I understand that, but I cannot ensure that all software/libraries uses those or similar functions. Computational chemistry software is very heterogeneous, using from Fortran, C/C++ to Python, where many libraries implement their own parsers for speed. As I said, most languages follows the C99 convention with leading zeros in the exponent. It allows nicely aligned numbers, which is useful in my case where these files encode 3D data, thus containing hundreds/thousands of lines. A similar situation was discussed at length in this issue regarding the Toml language.

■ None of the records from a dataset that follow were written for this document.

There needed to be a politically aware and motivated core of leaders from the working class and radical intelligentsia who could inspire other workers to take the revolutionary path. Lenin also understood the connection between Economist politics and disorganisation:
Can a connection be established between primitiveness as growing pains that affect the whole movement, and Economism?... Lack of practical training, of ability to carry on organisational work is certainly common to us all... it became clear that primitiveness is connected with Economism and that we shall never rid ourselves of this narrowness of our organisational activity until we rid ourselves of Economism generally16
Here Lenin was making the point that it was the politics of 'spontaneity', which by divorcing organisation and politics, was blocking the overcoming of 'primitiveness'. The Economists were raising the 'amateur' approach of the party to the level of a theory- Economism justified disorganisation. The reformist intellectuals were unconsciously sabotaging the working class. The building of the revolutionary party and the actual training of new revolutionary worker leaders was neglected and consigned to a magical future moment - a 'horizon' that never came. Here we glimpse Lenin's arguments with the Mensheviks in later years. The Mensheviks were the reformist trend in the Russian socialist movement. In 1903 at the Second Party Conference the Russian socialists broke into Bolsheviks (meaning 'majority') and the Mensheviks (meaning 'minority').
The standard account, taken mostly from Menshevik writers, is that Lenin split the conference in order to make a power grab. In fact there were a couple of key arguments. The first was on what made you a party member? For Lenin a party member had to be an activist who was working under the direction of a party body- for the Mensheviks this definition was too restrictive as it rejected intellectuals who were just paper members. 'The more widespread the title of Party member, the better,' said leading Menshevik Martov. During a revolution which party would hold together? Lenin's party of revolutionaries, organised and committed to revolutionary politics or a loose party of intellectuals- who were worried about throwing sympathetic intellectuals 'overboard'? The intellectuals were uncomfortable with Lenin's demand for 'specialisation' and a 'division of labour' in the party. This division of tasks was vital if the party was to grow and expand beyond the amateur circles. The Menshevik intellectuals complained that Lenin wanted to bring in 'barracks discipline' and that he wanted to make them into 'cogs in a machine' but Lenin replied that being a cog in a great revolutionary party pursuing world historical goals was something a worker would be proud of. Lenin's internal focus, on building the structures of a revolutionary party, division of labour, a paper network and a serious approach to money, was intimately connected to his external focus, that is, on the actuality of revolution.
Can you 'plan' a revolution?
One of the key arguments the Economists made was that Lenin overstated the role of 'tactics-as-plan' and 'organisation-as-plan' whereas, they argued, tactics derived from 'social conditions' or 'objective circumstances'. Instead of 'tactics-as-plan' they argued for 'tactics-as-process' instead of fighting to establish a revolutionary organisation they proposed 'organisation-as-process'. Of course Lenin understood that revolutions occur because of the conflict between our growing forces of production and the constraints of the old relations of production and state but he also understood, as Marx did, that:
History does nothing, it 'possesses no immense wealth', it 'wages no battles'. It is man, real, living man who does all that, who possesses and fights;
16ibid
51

In any case, the output that Crystal now produces is different than other languages/Ryu implementations, but it should follow the standard. I don’t think that internal consistency with normal float printing if enough of an argument to break the expected scientific notation output. Such difference exists in many languages, where some even print 1e-6 as 0.000001.

If you agree, I’ll open an issue to ask for this change.

The TOML issue is precisely the opposite direction: it accepted e-6, but not e-06. If that issue never got resolved then that’s more the reason we should drop the extra zero.

What I want is evidence that some parser (not stringifer) accepts e-06 but not e-6.

You missed my point about citing that issue. The discussion was focused on that leading zeros in the exponent is a standard that most languages adhere to, and, as I said, it leads to nicely aligned numbers, which is important to my particular case. You also are incorrect because the issue was indeed resolved by PR #676 as of Aug 22, 2019.

As you suggested, most software will probably be able to read scientific notation without leading zeros, but I cannot ensure that. Ultimately, the files produce by my software written in Crystal will be different than all other software because of, IMHO, an arbitrary change in the formatting without any discussion nor notice AFAIK (I couldn’t find any comment regarding this in the related issues and PRs).

I cannot provide a concrete example of what you ask because, honestly, I don’t have the time to test every software besides the few I regularly use.

I ask you to reconsider to revert to the previous format as, again, I don’t think that consistency with normal float printing is a compelling reason. I’d go as far as to suggest that the latter should comply with the standard scientific notation, but that’s another topic.

3 Likes

I think that’s the main issue here. #14084 was merly a change of implementation to be native in Crystal. This entailed a change of the printing algorithm, which of course can result in some changes of precision and representation.
But it was not clear that this would also introduce a change in the output format which is effectively independent of the printing algorithm. If it was unavoidable, we could accept such a change. But it is avoidable and unrelated to the change of algorithm.
If we wanted to change this, we should have a discussion about it, considering the consequences. But it wasn’t even obvious that this change took place. There’s no description about it, so it’s undocumented. And in my opinion, unintended.

So I think we should treat this as a regression and revert the format back to leading zero.

3 Likes

Thank you @straight-shoota for agreeing in reverting this unintended change. I’ll open an issue about it.